**TEXTE FOURNI:**

-=-=-=-=-

Ce serait en outre fauter que de sous-estimer la portée historique de cette entreprise après avoir tant défendu sa portée métaphysique. Les Vies de Papier ne sont bien entendu pas sourdes au tumulte des événements qui troublent l’Allemagne et l’Europe durant l’enfance de Christa. Une photographie, à ce titre, nous révèle un drapeau nazi insolemment planté sur une plage, verrue verticale qui défigure la ligne droite d’un bonheur factice avec tous ces gens qui font semblant de se dorer la pilule. Cet horrible étendard est presque aussi décisif que les pleurs du nourrisson : c’est l’Histoire qui fait irruption dans l’histoire an-archique (sans début) et a-téléologique (sans fin) de la vie. On ne peut faire l’économie de l’Histoire en sachant qu’elle est souvent motivée par des pulsions qui renvoient à la tripe tellurique. De là sans doute la souscription de plus en plus intense de Benoit et de Tommy dans ce projet de cristallisation de l’objet : le hasard d’une existence brocantée rapatrie en eux le point de convergence qui nous attache tous au même mât d’universalité. Tour à tour, dans leur grave perquisition de l’album de photos, Benoit et Tommy se livrent et se délivrent – ils évoquent des épisodes familiaux qui font écho au parcours de Christa, et dans le flot de ces confessions tempérées, on les sent délestés, allégés, prêts à s’aventurer plus loin que la mémoire des événements, plus loin que les chronologies scolaires, prêts, ce semble, à l’odyssée d’une éternelle genèse de la vie. Ils sont prêts au voyage de l’infini qui se dissimule derrière chaque objet pour peu qu’on fasse l’effort de s’étonner, de se dissiper aussi, car ce n’est plus le Je technocrate et civilisé qui a droit de cité dans ce dithyrambe de la chose, mais c’est le pluriel concret qui s’en dégage qu’on sollicite, le nœud de relations où les hommes existent dans un état ancestral de solidarité, presque envisagés à l’état brut. Ainsi la fin du spectacle nous fait pleurer comme le nourrisson quand nous apprenons que Christa est décédée en 2011, mais aux larmes d’apitoiement se substituent les larmes de joie, la grande joie d’être partie prenante d’une expédition collective où nous allons et venons dans l’alambic de l’éternité, pris de plein gré dans l’ivresse d’une vie à jamais conquérante.

Notes
(1) Cette mémoire est à la fois souvenir d’un faisceau de perceptions suscitées par l’objet et anthologie de moments plus ou moins décisifs dans la trajectoire de notre histoire personnelle. Par conséquent l’objet est d’autant plus riche qu’il continue à «vivre» à travers différentes existences humaines, successivement ou simultanément, témoin privilégié de nos situations dans la carrière de la vie.
(2) Rappelons du reste que l’étymologie du terme «théâtre» vient du grec «theatron», le lieu d’où l’on voit.
(3) Marcel Conche, Présence de la nature (cf. l’article Dans le fleuve d’Héraclite).
(4) C’est dans cette même préface que sont énumérés les critères tantôt consignés de la femme prétendument utile.

-=-=-=-=-

**ÉNONCÉ DE L’EXERCICE:** Recopiez à l’identique le passage du texte fourni qui commence aux mots «(3) Marcel Conche, Présence» et se termine après les mots «femme prétendument utile.».

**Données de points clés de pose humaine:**
-=-=-=-=-

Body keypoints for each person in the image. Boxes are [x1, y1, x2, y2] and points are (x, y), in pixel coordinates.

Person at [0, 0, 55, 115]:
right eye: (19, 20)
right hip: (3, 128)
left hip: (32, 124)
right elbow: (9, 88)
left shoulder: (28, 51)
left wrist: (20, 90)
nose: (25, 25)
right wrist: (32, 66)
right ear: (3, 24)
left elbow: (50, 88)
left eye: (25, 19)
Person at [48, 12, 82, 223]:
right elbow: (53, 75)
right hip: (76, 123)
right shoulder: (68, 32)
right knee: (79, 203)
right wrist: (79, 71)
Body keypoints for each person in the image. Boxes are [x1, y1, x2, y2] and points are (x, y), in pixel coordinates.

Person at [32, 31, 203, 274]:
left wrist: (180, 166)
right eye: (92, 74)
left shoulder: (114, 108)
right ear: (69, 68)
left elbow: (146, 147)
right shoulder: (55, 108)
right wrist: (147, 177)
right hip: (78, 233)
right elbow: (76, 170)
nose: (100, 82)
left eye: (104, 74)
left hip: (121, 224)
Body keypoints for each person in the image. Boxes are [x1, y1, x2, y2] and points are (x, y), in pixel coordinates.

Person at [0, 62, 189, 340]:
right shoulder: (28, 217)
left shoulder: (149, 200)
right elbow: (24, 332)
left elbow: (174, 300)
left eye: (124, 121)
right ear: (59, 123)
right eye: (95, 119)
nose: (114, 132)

-=-=-=-=-

**RÉSULTAT DE L’EXERCICE:**
(3) Marcel Conche, Présence de la nature (cf. l’article Dans le fleuve d’Héraclite).
(4) C’est dans cette même préface que sont énumérés les critères tantôt consignés de la femme prétendument utile.